Une étude d'imagerie en médecine nucléaire menée par une équipe de recherche japonaise montre que de nombreux adultes présentant pour la première fois des symptômes psychotiques tels que des hallucinations ou des délires après l'âge de 40 ans présentent des dépôts anormaux de protéines dans le cerveau, associés à la maladie d'Alzheimer et à d'autres maladies neurodégénératives.

L'étude a inclus 37 patients atteints de psychose tardive et 47 témoins sains appariés selon l'âge.

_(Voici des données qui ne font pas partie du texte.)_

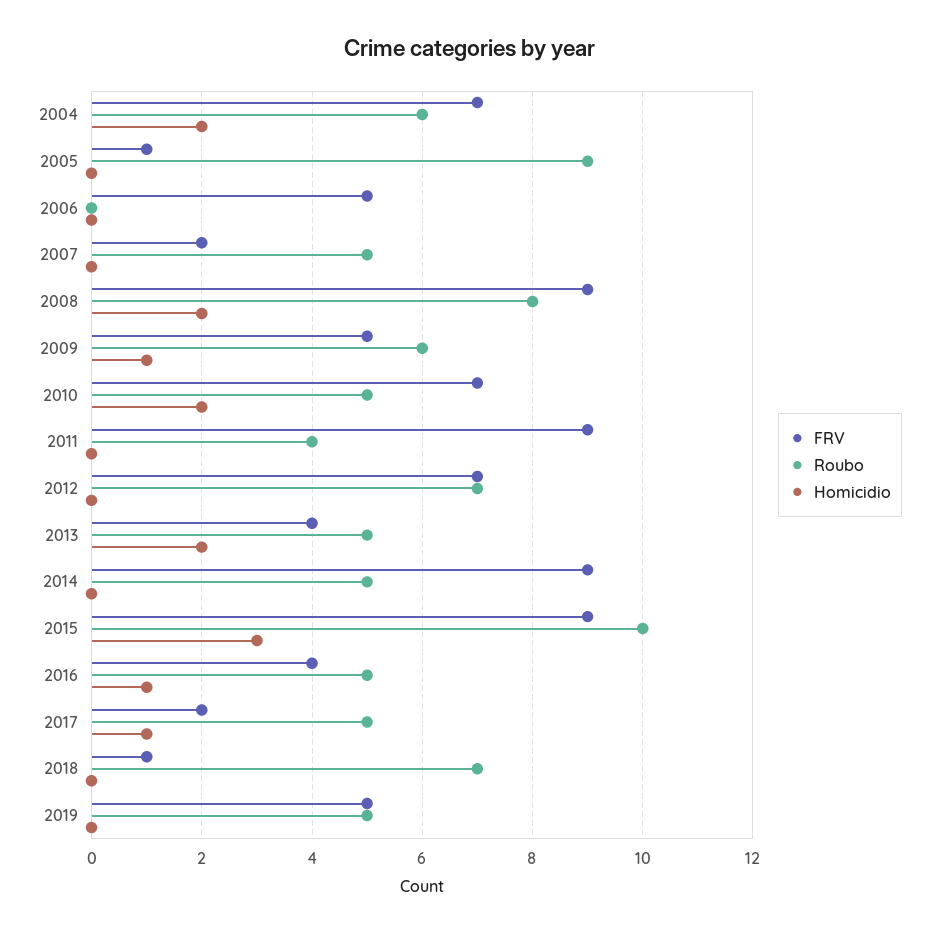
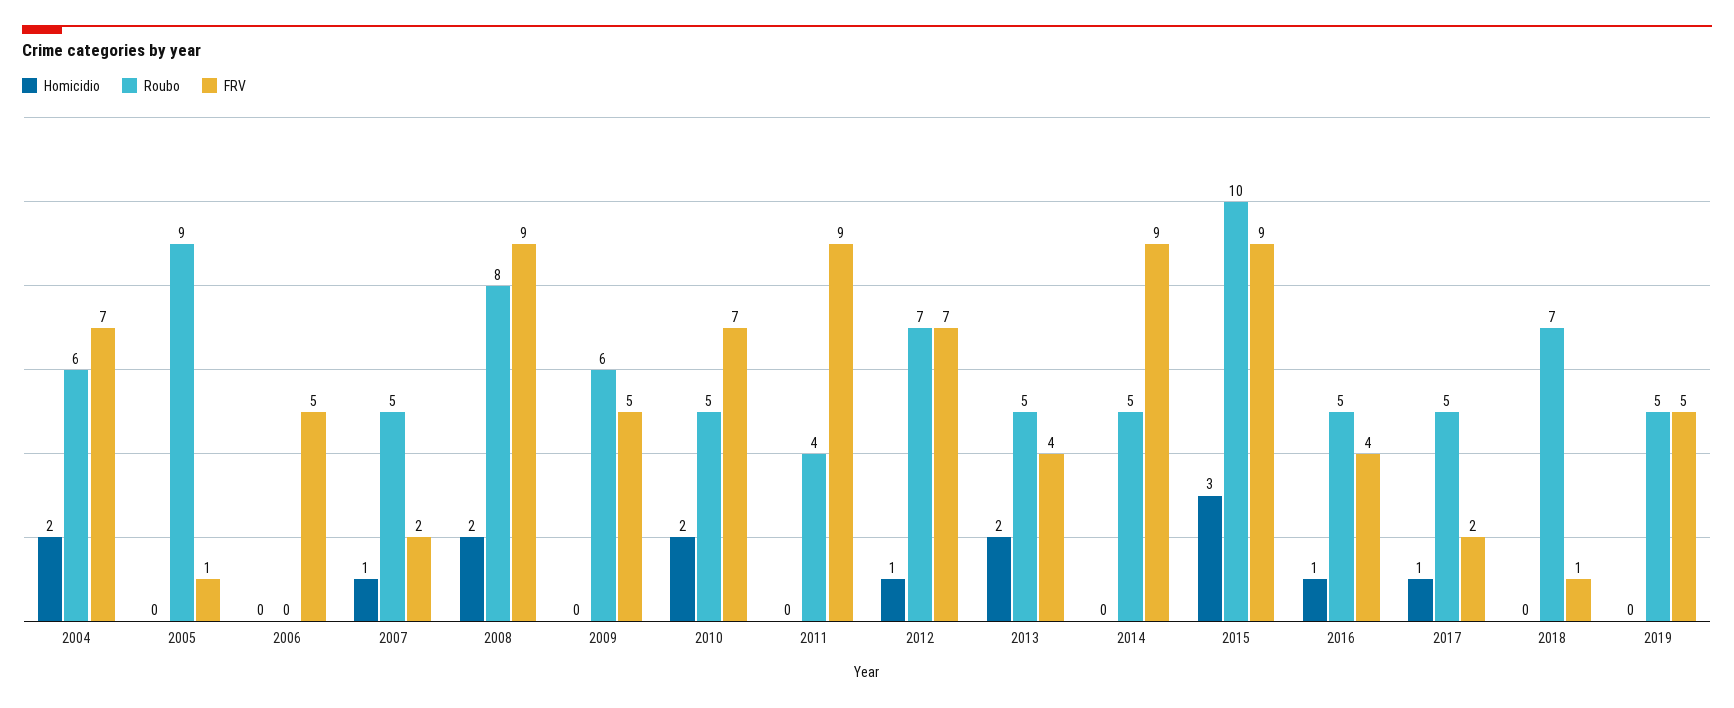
Homicidio, 2007: 0 -> 1
Homicidio, 2009: 1 -> 0
Homicidio, 2012: 0 -> 1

Les chercheurs ont utilisé le traceur TEP amyloïde ^11C-PiB ainsi que le traceur TEP de la protéine tau ^18F-florzolotau pour évaluer l'accumulation de β-amyloïde et de protéine tau dans le cerveau des sujets.

Les résultats montrent que chez les patients atteints de psychose tardive, le taux de positivité à l'β-amyloïde était de 35,1 % (13 cas sur 37), nettement supérieur à celui du groupe témoin qui était de 2,1 % (1 cas sur 47) ; le taux de positivité à la protéine tau était de 64,9 % (24 cas sur 37), contre 14,9 % (7 cas sur 47) dans le groupe témoin. L'équipe de recherche estime que ces données fournissent des preuves d'imagerie in vivo de l'association entre psychose tardive et pathologie neurodégénérative.

Une analyse plus approfondie a révélé que certains patients présentaient simultanément des dépôts d'β-amyloïde et de protéine tau, montrant des caractéristiques conformes à la pathologie associée à la maladie d'Alzheimer ; d'autres patients présentaient des dépôts de protéine tau sans positivité à l'β-amyloïde, suggérant l'existence possible d'une tauopathie non liée à la maladie d'Alzheimer. Chez les patients négatifs à l'β-amyloïde, l'accumulation de protéine tau était principalement observée dans les régions pariétale et occipitale. L'étude a également constaté que chez les patients positifs à l'β-amyloïde, plus la charge en protéine tau dans le lobe pariétal était élevée, plus les scores d'évaluation des fonctions exécutives frontales étaient faibles.

Les chercheurs soulignent que les patients atteints de psychose tardive peuvent présenter des symptômes similaires d'hallucinations ou de délires, mais que la pathologie cérébrale sous-jacente, la progression clinique et la réponse au traitement peuvent différer. L'imagerie moléculaire par TEP pourrait fournir des éléments d'évaluation plus objectifs pour ces patients, aidant à distinguer les symptômes psychotiques associés à la maladie d'Alzheimer des manifestations liées à d'autres maladies neurodégénératives, et soutenir le diagnostic précoce ainsi que des stratégies thérapeutiques personnalisées.